START Document excerpt

Though only a handful are actively cultivated today, according to ancient records the inhabitants of the island at one time could have partaken of any one of an estimated 3,000 varieties of rice. Many of those are now lost and only 1,000 or so are still known. Srinath says that we have this much at least thanks to the many small farmers who though forced to grow hybrid rice varieties to earn a living kept the seeds of the traditional ones safe.

Srinath who has a background in bioscience and a degree in management, says he completed his education with the odd course from the Agriculture Department. His real learning however has come from out in the field, in conversation with farmers who have willingly shared their knowledge and their seeds with him. Wherever possible, Srinath has entered into partnerships with farmers’ collectives and says he even does business in the North and East (the rice variety the Tamils calls Cheenati does well in those parts.) His strategy is simple: he provides the farmers with the seeds and then buys the paddy back from them at a good price. He redistributes the grains and sells the excess on the market.

END Document excerpt
START Data

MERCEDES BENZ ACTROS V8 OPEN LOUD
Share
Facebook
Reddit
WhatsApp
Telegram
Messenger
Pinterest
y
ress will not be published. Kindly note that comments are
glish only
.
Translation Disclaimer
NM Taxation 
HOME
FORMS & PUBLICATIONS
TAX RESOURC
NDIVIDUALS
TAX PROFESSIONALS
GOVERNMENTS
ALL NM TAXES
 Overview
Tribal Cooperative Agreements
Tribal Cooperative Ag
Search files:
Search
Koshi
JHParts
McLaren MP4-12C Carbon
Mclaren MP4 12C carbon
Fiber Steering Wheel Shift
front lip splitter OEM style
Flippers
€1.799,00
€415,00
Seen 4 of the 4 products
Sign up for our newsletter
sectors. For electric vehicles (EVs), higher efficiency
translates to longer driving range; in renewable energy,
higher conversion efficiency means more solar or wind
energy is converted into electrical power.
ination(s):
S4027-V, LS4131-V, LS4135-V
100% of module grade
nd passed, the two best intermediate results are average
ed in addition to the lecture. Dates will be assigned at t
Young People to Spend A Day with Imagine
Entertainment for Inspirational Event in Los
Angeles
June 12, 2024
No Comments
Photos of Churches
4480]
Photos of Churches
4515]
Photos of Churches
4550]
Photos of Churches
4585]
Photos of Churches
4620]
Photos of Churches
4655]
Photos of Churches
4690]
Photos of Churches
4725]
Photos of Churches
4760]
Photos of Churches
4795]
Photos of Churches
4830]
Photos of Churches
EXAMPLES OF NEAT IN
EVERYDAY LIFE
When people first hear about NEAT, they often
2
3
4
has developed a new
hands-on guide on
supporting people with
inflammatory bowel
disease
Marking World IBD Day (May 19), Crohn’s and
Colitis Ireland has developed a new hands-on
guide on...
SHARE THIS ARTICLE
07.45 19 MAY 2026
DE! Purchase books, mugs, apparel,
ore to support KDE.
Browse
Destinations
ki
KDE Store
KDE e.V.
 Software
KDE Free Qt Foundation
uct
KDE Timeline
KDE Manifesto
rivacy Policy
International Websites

END Data

Assignment A = Can you quote the passage on traditional rice varieties from "Srinath who has" through "on the market."?
Assignment B =
Do these statements agree with the passage on traditional rice varieties? Answer yes or no for each, quoting the deciding words.
(i) About 1,000 rice varieties are still known.
(ii) Srinath holds a degree in agriculture.
(iii) Srinath does business in the North and East.
Assignment C =
Answer these questions from the passage on traditional rice varieties:
(i) How many rice varieties do ancient records suggest the island's inhabitants could once have eaten?
(ii) What variety does well in the North and East?
(iii) What does Srinath do with the excess grain?

Task output A =
Srinath who has a background in bioscience and a degree in management, says he completed his education with the odd course from the Agriculture Department. His real learning however has come from out in the field, in conversation with farmers who have willingly shared their knowledge and their seeds with him. Wherever possible, Srinath has entered into partnerships with farmers’ collectives and says he even does business in the North and East (the rice variety the Tamils calls Cheenati does well in those parts.) His strategy is simple: he provides the farmers with the seeds and then buys the paddy back from them at a good price. He redistributes the grains and sells the excess on the market.

Task output B =
(i) Yes: "only 1,000 or so are still known"
(ii) No: "a degree in management"
(iii) Yes: "he even does business in the North and East"

Task output C =
(i) An estimated 3,000
(ii) Cheenati
(iii) He sells it on the market.